WHAT THE TASK ASKS: Copy each line exactly. Leave nothing out.

==============================

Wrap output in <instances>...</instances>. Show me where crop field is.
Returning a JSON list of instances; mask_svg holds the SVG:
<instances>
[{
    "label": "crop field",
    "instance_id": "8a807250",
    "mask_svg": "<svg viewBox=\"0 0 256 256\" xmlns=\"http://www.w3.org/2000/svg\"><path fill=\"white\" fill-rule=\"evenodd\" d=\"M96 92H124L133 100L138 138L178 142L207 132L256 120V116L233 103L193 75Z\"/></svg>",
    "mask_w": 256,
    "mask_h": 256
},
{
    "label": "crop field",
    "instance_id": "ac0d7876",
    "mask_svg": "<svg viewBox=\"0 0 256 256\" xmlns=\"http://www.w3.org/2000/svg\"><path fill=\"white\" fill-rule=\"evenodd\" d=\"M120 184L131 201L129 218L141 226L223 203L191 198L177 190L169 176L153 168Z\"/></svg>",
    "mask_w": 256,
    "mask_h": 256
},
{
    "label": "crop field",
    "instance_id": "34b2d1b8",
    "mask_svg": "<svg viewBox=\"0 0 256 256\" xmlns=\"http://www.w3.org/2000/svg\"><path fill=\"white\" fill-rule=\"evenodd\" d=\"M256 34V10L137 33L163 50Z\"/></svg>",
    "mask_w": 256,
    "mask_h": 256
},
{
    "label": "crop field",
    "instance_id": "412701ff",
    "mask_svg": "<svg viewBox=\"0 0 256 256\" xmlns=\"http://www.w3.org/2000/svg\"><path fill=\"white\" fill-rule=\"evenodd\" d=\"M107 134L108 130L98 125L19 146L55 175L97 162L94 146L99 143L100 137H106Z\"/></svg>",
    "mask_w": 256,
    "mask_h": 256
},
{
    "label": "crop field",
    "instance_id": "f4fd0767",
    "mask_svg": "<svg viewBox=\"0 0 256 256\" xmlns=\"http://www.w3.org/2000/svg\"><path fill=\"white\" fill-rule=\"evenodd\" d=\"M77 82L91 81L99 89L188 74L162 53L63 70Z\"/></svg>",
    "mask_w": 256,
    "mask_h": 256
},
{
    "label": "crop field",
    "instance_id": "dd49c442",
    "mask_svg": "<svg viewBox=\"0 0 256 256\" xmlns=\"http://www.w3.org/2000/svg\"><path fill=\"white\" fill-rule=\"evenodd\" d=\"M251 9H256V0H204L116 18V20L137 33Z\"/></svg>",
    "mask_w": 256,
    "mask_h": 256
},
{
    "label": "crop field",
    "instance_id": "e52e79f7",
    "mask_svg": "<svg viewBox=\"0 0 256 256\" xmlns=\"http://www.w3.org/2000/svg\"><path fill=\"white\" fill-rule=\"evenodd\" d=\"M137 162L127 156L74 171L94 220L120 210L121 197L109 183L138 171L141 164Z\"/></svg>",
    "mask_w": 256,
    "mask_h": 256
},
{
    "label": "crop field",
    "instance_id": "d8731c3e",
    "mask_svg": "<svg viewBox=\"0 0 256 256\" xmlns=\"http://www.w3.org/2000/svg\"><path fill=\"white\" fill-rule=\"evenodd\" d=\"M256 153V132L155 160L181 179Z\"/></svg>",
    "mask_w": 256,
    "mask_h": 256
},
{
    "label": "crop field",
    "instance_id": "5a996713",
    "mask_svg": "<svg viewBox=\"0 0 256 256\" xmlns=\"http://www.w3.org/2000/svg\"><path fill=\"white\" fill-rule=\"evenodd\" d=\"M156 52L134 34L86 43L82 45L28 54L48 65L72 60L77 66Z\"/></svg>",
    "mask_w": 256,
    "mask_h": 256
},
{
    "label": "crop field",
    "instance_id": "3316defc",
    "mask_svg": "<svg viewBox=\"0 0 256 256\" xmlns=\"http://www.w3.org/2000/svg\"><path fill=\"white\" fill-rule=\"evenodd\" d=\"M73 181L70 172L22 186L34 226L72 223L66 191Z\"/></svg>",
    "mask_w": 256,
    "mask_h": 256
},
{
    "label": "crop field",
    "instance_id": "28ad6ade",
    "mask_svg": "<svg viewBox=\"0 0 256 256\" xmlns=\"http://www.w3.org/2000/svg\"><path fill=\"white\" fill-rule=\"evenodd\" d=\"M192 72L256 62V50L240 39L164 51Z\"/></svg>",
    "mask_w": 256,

==============================

ANSWER TO THE TASK:
Wrap output in <instances>...</instances>. Show me where crop field is.
Returning a JSON list of instances; mask_svg holds the SVG:
<instances>
[{
    "label": "crop field",
    "instance_id": "8a807250",
    "mask_svg": "<svg viewBox=\"0 0 256 256\" xmlns=\"http://www.w3.org/2000/svg\"><path fill=\"white\" fill-rule=\"evenodd\" d=\"M96 92H124L133 100L138 138L178 142L207 132L256 120V116L233 103L193 75Z\"/></svg>",
    "mask_w": 256,
    "mask_h": 256
},
{
    "label": "crop field",
    "instance_id": "ac0d7876",
    "mask_svg": "<svg viewBox=\"0 0 256 256\" xmlns=\"http://www.w3.org/2000/svg\"><path fill=\"white\" fill-rule=\"evenodd\" d=\"M120 184L131 201L129 218L141 226L223 203L191 198L177 190L169 176L153 168Z\"/></svg>",
    "mask_w": 256,
    "mask_h": 256
},
{
    "label": "crop field",
    "instance_id": "34b2d1b8",
    "mask_svg": "<svg viewBox=\"0 0 256 256\" xmlns=\"http://www.w3.org/2000/svg\"><path fill=\"white\" fill-rule=\"evenodd\" d=\"M256 34V10L137 33L163 50Z\"/></svg>",
    "mask_w": 256,
    "mask_h": 256
},
{
    "label": "crop field",
    "instance_id": "412701ff",
    "mask_svg": "<svg viewBox=\"0 0 256 256\" xmlns=\"http://www.w3.org/2000/svg\"><path fill=\"white\" fill-rule=\"evenodd\" d=\"M107 134L108 130L98 125L19 146L55 175L97 162L94 146L99 143L100 137H106Z\"/></svg>",
    "mask_w": 256,
    "mask_h": 256
},
{
    "label": "crop field",
    "instance_id": "f4fd0767",
    "mask_svg": "<svg viewBox=\"0 0 256 256\" xmlns=\"http://www.w3.org/2000/svg\"><path fill=\"white\" fill-rule=\"evenodd\" d=\"M77 82L91 81L99 89L188 74L162 53L63 70Z\"/></svg>",
    "mask_w": 256,
    "mask_h": 256
},
{
    "label": "crop field",
    "instance_id": "dd49c442",
    "mask_svg": "<svg viewBox=\"0 0 256 256\" xmlns=\"http://www.w3.org/2000/svg\"><path fill=\"white\" fill-rule=\"evenodd\" d=\"M251 9H256V0H204L116 18V20L137 33Z\"/></svg>",
    "mask_w": 256,
    "mask_h": 256
},
{
    "label": "crop field",
    "instance_id": "e52e79f7",
    "mask_svg": "<svg viewBox=\"0 0 256 256\" xmlns=\"http://www.w3.org/2000/svg\"><path fill=\"white\" fill-rule=\"evenodd\" d=\"M137 162L127 156L74 171L94 220L120 210L121 197L109 183L138 171L141 164Z\"/></svg>",
    "mask_w": 256,
    "mask_h": 256
},
{
    "label": "crop field",
    "instance_id": "d8731c3e",
    "mask_svg": "<svg viewBox=\"0 0 256 256\" xmlns=\"http://www.w3.org/2000/svg\"><path fill=\"white\" fill-rule=\"evenodd\" d=\"M256 153V132L155 160L181 179Z\"/></svg>",
    "mask_w": 256,
    "mask_h": 256
},
{
    "label": "crop field",
    "instance_id": "5a996713",
    "mask_svg": "<svg viewBox=\"0 0 256 256\" xmlns=\"http://www.w3.org/2000/svg\"><path fill=\"white\" fill-rule=\"evenodd\" d=\"M156 52L134 34L86 43L82 45L28 54L48 65L72 60L77 66Z\"/></svg>",
    "mask_w": 256,
    "mask_h": 256
},
{
    "label": "crop field",
    "instance_id": "3316defc",
    "mask_svg": "<svg viewBox=\"0 0 256 256\" xmlns=\"http://www.w3.org/2000/svg\"><path fill=\"white\" fill-rule=\"evenodd\" d=\"M73 181L70 172L22 186L34 226L72 223L66 191Z\"/></svg>",
    "mask_w": 256,
    "mask_h": 256
},
{
    "label": "crop field",
    "instance_id": "28ad6ade",
    "mask_svg": "<svg viewBox=\"0 0 256 256\" xmlns=\"http://www.w3.org/2000/svg\"><path fill=\"white\" fill-rule=\"evenodd\" d=\"M192 72L256 62V50L240 39L164 51Z\"/></svg>",
    "mask_w": 256,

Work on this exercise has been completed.